The haplotype hinders the spread of RNA viruses, of which SARS-COV-2 is one, by causing cells infected with them to rapidly self-destruct. It is known to provide at least some protection against the West Nile virus, hepatitis C, and interestingly SARS-COV-2, which caused the SARS outbreak that began in 2002.

“Certainly there are other factors, such as advanced age or underlying conditions such as diabetes that have a major impact on the development of the disease,” said Professor Pääbo, from the OIST Evolutionary Genomics Unit. “But genetic factors also play an important role and some of them have been contributed by Neanderthals.”

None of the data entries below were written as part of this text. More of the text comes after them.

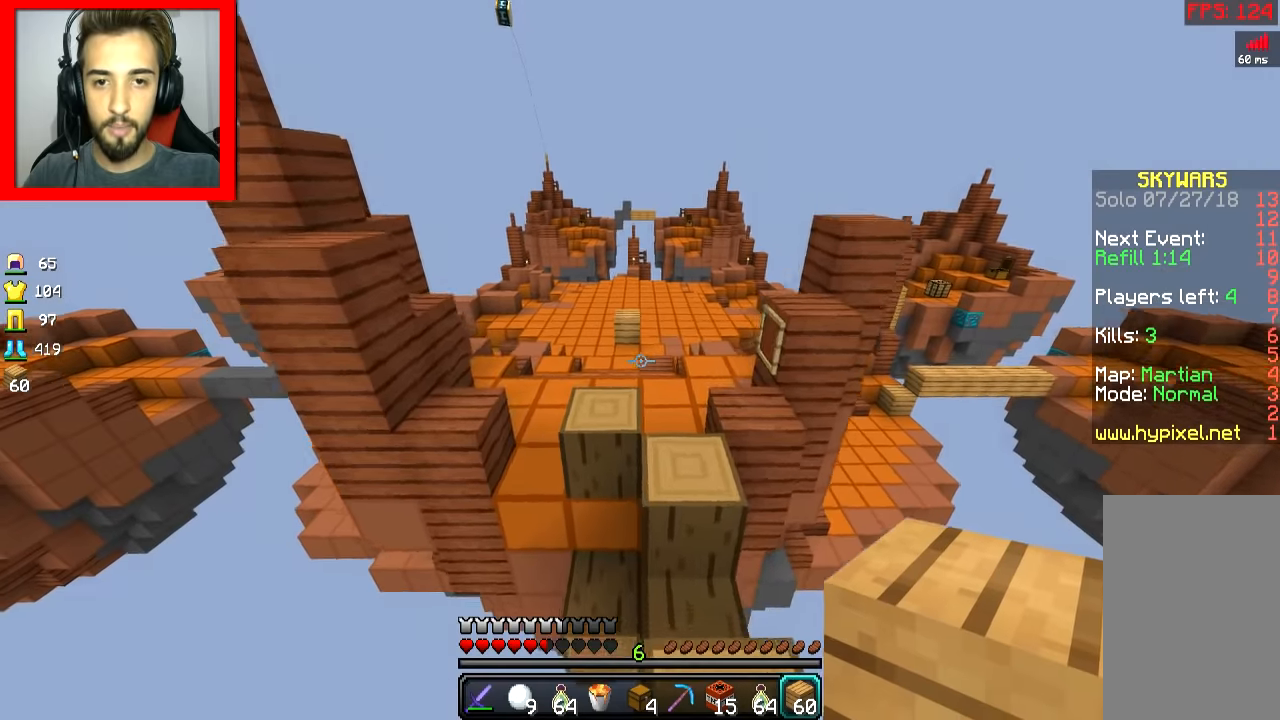
{"keys": ["w"], "mouse": [], "events": [[133, "space", "down"], [283, "space", "up"]]}
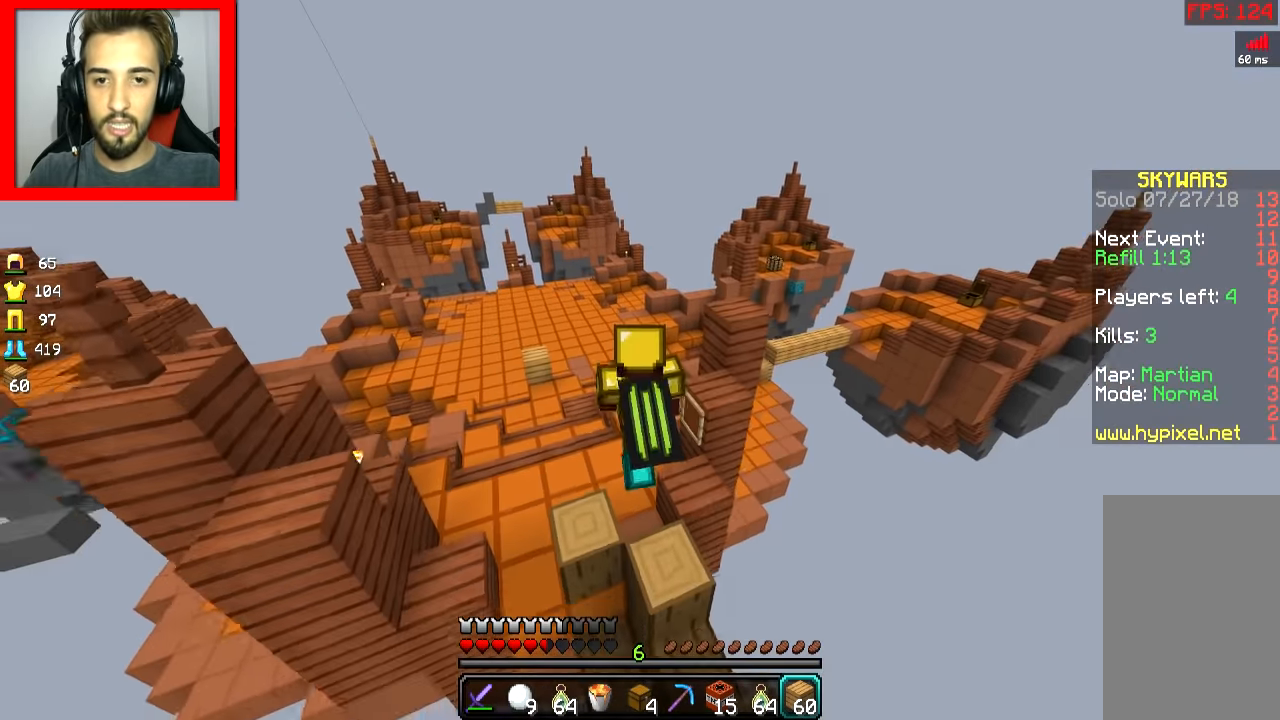
{"keys": ["w"], "mouse": [], "events": []}
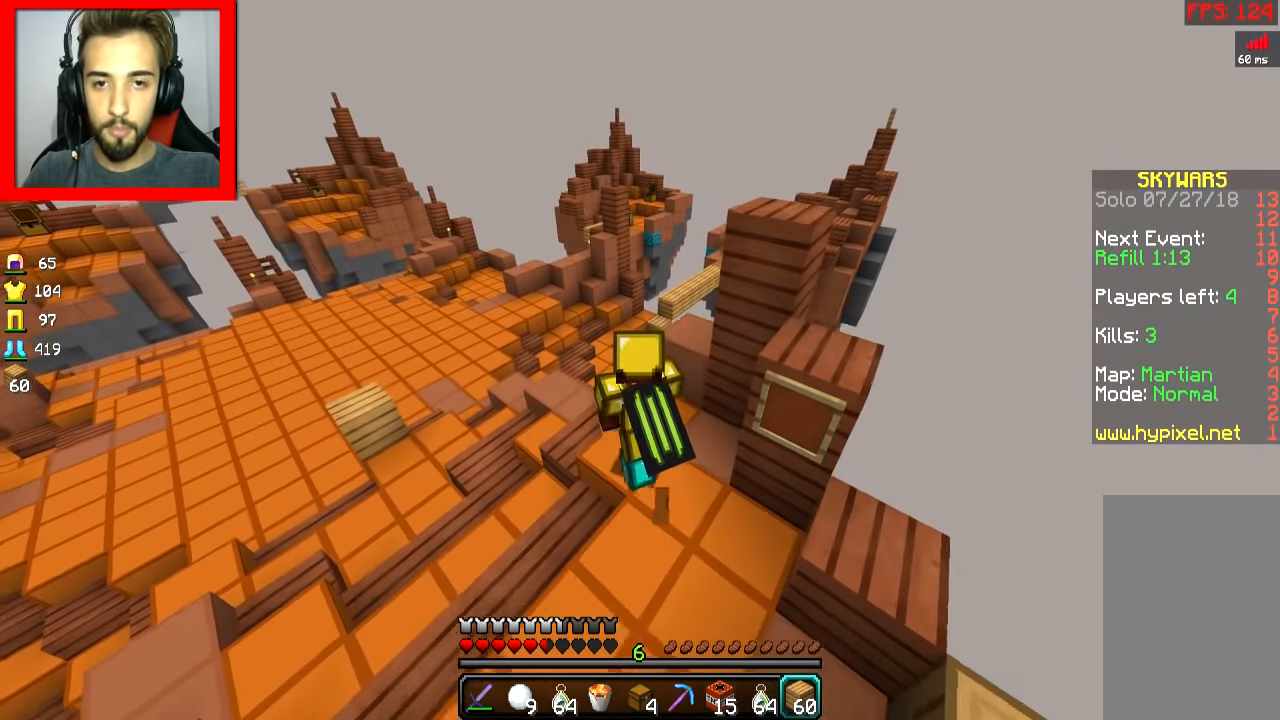
{"keys": ["w"], "mouse": [], "events": [[233, "w", "up"], [283, "w", "down"], [384, "w", "up"], [484, "w", "down"]]}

The researchers hope their work will help clarify why some countries, and some populations within those countries, appear to have been more affected by COVID-19 than others. They note, for example, that British people of Bangladeshi descent suffer from severe COVID-19 at roughly twice the rate of the general population.

If COVID-19 becomes an endemic disease, as seems likely, gene sequencing may, in the future, help clinicians assess which patients are likely to be vulnerable to its worst effects. Understanding the mechanisms by which genes confer resistance or susceptibility can help in the search for drugs. And history suggests that sars-cov-2 is unlikely to be the latest novel coronavirus to make the leap from animals to humans.

According to scientists, Neanderthals became extinct about 40,000 years ago, although they did not disappear from Earth completely. In the last decade it has become clear that Neanderthals mated with the ancestors of modern humans, and that at least some of those unions produced viable offspring. The result is that almost half of the Neanderthal genome still survives, scattered in small amounts throughout most of the DNA of modern people.